Цирк расположился за префектурой. Было тихо. Мезат спал, и они побоялись его разбудить. Звезды были холодные, как льдинки. Петре направился к тому месту, где цирк давал представления, и осветил фонарем землю: клочки газет, опилки… Земля была сырая, и опилки набухли. Петре стало грустно. В особенности жалко было Джорджикэ. Отыскав слева место, куда его отводил Джорджикэ, Петре погасил фонарь и стал вспоминать тот мартовский вечер, когда он в одиннадцатый раз сидел на представлении цирка. Джорджикэ обычно появлялся, жонглируя тремя кастрюлями. Потом он выбирал из зала человека и гипнотизировал его. В тот вечер он выбрал Петре. Публика умирала со смеху; все знали, что Джорджикэ его разденет, украдет у него пояс и часы, которые дал ему заранее, разует его, а парень так ничего и не почувствует и в конце концов проснется почти голый… Джорджикэ подошел к Петре.
— Мать есть? — спросил Джорджикэ.
— Есть.
— Слышите, есть, — сказал он, и в зале засмеялись. Все знали: потом Петре скажет, что у него нет матери.
— Отец есть?
— Нет.
— Слышите? Нет.
— Любовница есть?
Здесь зрители обычно просто катались от смеха.
— Нет, — сказал Петре.
— Нет, и это нормально. В таком-то возрасте…
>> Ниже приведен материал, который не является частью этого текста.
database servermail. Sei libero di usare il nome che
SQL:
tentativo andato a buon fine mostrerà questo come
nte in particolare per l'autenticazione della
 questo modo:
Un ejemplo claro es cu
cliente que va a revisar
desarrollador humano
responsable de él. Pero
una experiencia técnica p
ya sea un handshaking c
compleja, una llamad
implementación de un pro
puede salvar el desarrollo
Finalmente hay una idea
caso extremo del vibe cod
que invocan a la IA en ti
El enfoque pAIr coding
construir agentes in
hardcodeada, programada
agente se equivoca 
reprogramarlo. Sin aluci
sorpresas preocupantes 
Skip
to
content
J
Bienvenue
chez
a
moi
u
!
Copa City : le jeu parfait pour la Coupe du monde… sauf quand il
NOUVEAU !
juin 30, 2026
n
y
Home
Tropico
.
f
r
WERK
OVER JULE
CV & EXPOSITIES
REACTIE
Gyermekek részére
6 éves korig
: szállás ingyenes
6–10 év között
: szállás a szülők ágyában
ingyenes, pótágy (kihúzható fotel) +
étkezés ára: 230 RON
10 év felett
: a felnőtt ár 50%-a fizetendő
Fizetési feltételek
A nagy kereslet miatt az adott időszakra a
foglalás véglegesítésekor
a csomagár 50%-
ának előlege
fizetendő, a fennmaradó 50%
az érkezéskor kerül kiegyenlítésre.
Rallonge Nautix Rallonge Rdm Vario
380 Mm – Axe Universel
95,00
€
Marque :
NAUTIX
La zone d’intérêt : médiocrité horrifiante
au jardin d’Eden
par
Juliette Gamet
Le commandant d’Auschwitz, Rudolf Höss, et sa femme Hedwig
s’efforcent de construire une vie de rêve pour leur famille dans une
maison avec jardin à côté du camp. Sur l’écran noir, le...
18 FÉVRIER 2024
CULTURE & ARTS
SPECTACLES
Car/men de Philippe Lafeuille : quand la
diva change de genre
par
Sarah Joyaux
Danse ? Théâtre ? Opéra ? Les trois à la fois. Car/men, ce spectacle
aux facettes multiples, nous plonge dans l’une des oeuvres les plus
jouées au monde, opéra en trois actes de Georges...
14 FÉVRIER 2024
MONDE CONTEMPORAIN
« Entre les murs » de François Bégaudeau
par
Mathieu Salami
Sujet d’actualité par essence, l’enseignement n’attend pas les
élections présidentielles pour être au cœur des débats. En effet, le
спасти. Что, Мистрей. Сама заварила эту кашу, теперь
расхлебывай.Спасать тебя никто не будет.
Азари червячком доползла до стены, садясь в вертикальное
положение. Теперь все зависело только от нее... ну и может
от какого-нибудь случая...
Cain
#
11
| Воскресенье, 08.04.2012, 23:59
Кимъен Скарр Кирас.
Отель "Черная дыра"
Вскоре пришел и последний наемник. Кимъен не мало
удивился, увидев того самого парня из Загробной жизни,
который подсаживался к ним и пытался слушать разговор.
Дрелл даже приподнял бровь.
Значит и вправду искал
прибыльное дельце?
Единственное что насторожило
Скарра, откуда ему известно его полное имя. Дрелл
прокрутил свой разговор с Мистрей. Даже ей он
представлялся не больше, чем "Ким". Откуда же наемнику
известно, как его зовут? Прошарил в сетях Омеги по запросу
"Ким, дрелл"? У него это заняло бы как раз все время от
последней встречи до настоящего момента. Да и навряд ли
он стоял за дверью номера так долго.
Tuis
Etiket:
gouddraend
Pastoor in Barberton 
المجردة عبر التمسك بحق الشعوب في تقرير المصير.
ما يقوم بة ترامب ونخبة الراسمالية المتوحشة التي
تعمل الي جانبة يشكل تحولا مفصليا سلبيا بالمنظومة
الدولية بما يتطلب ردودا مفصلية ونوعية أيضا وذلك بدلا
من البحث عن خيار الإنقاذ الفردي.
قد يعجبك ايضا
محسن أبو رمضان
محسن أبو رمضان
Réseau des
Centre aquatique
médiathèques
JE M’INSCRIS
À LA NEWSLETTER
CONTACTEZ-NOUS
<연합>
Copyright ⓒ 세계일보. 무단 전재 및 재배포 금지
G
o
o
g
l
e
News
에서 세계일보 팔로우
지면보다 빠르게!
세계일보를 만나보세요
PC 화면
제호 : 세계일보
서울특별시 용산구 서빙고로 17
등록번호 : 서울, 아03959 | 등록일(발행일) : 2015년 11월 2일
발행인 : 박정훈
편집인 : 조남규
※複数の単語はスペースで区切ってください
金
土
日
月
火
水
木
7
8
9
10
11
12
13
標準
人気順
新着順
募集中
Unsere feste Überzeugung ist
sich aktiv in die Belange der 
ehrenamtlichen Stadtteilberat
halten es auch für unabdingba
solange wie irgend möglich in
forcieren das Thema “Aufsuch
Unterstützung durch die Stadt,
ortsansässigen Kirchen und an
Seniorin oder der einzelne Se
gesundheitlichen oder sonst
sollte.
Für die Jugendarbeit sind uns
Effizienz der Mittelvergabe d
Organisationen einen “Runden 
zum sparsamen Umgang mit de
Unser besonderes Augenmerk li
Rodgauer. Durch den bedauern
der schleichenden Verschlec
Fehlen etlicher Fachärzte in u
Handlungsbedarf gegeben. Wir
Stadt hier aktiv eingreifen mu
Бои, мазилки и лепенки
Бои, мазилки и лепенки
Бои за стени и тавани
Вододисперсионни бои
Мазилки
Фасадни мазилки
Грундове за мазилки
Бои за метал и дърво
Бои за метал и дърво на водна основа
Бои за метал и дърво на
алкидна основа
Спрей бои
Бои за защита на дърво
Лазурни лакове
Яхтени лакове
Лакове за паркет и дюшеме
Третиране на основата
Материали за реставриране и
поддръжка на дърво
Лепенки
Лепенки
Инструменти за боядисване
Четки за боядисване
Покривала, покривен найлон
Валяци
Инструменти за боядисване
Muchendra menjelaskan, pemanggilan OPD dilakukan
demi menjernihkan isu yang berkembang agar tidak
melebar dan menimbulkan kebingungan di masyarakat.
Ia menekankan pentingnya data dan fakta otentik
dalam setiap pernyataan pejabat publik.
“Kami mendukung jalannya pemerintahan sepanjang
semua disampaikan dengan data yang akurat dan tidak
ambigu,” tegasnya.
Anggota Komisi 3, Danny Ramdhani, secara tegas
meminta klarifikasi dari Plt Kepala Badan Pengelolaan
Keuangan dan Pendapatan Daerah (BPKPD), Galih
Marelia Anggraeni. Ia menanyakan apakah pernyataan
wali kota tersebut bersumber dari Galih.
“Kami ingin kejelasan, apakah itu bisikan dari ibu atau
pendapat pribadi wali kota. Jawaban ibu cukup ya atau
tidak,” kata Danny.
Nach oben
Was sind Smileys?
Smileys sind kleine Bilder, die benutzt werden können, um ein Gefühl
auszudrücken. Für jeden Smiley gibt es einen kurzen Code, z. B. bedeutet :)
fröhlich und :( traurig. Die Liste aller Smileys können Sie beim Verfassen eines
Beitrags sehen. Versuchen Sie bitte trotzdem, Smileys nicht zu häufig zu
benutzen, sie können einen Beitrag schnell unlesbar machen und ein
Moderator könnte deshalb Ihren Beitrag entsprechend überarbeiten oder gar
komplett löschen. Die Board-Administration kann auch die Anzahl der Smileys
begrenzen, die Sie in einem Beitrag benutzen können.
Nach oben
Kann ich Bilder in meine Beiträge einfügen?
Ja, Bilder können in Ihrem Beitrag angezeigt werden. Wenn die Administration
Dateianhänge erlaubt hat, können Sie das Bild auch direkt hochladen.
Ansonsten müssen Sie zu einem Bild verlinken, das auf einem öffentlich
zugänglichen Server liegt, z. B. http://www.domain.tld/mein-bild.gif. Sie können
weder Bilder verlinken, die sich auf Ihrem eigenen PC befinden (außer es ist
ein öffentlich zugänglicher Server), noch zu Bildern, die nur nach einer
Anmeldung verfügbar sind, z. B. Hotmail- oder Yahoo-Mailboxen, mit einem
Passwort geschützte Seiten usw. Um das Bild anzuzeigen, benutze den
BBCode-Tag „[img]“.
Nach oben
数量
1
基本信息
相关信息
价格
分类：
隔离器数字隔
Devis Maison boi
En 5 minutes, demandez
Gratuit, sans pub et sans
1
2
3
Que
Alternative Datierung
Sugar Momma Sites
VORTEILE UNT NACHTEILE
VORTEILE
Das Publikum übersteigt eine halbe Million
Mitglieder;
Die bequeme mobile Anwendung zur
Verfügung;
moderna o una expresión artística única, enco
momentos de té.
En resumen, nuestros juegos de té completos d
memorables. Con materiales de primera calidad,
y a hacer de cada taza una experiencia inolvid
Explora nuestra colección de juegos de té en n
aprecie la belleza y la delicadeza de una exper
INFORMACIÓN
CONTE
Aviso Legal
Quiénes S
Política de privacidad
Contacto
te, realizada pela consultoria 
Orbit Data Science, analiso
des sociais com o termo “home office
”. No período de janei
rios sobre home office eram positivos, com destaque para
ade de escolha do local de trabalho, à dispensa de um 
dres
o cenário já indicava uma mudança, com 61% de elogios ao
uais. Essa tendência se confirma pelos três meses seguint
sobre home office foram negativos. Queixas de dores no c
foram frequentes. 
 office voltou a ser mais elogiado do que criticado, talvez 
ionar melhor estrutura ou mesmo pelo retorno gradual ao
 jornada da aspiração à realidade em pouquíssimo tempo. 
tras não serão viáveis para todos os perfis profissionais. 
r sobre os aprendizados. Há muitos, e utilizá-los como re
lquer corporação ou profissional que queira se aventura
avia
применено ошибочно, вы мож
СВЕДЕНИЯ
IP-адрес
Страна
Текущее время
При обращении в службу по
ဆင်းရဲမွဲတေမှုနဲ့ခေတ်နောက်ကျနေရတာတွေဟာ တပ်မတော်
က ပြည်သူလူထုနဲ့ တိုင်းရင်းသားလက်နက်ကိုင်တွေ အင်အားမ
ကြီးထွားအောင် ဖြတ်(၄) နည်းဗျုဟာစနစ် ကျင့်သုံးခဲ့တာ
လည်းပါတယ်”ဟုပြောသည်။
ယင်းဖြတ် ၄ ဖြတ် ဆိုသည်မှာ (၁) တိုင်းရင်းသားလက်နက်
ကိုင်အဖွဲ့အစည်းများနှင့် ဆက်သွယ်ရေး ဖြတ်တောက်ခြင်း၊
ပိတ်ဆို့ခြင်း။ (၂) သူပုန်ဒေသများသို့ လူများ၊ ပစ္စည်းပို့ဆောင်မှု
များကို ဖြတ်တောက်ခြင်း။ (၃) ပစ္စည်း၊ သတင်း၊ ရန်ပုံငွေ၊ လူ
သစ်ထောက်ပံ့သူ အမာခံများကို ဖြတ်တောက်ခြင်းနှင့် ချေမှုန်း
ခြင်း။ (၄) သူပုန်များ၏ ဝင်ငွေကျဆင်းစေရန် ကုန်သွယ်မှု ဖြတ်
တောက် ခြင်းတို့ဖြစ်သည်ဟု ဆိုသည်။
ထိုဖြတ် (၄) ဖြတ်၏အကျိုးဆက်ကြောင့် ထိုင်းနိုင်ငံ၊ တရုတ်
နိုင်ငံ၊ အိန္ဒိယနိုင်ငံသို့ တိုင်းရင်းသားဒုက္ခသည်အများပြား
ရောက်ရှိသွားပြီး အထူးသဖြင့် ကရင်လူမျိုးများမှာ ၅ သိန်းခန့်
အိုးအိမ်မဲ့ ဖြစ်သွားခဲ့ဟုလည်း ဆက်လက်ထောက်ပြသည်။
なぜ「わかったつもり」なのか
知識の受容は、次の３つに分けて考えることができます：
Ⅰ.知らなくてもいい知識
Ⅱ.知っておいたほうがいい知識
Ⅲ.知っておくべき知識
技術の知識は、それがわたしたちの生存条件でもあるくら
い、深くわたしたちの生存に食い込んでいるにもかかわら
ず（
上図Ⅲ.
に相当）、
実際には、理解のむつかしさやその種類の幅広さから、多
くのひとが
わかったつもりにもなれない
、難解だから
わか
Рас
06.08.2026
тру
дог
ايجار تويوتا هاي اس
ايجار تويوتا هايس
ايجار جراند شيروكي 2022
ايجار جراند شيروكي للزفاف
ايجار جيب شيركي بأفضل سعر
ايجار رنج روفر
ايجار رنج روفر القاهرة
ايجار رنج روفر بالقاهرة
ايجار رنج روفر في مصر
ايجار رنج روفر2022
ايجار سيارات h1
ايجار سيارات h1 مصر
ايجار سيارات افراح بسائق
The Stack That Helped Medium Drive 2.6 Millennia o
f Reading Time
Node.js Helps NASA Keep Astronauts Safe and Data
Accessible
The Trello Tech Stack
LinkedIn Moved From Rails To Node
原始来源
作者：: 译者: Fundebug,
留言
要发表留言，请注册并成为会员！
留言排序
Петре напряженно ждал минуты, когда Джорджикэ начнет его гипнотизировать. Ему хотелось знать, что он почувствует в начале и в конце сеанса, когда его разбудят.
— Смотри мне в глаза, вот так… так… пристальнее… Так, очень хорошо… Сколько, ты сказал, у тебя любовниц?
— Семь.
— Очень хорошо… Все отвечают одно и то же, — пояснил Джорджикэ.
И публика знала: он такой хороший гипнотизер, что каждого заставляет говорить, будто у того семь любовниц.
— А какую из них ты любишь больше?
— Маршоалу…
— Очень хорошо. Почему?
— Она весит сто килограммов.
— Сколько?!
— Сто…
— Солидная женщина! Браво!
— А почему тебе нравится Мария?
— Она кривая и кричит, когда…
— Понимаю, понимаю когда. А Леонтина?
— Она чешет мне спину…
— Ай-ай-ай! — сказал Джорджикэ. — Посмотрите вы на него — такой молодой и такой испорченный! Уж только бы матушка его об этом не узнала!
— У меня нет матери…
Зрители аплодировали после каждой фразы.
Джорджикэ начал его раздевать. Снял с него пояс, стянул рубаху, приспустил брюки. Потом он одел Петре и разбудил под аплодисменты публики.
— Пожалуйста, вы свободны…
Петре направился к своему месту.
— Минутку, — сказал Джорджикэ, — вы забыли свой пояс…
— Спасибо.
— Я и часы взял, так что можете мне их не отдавать назад, — и он вытянул за цепочку большие часы, величиной с коробку из-под гуталина «Глэдис».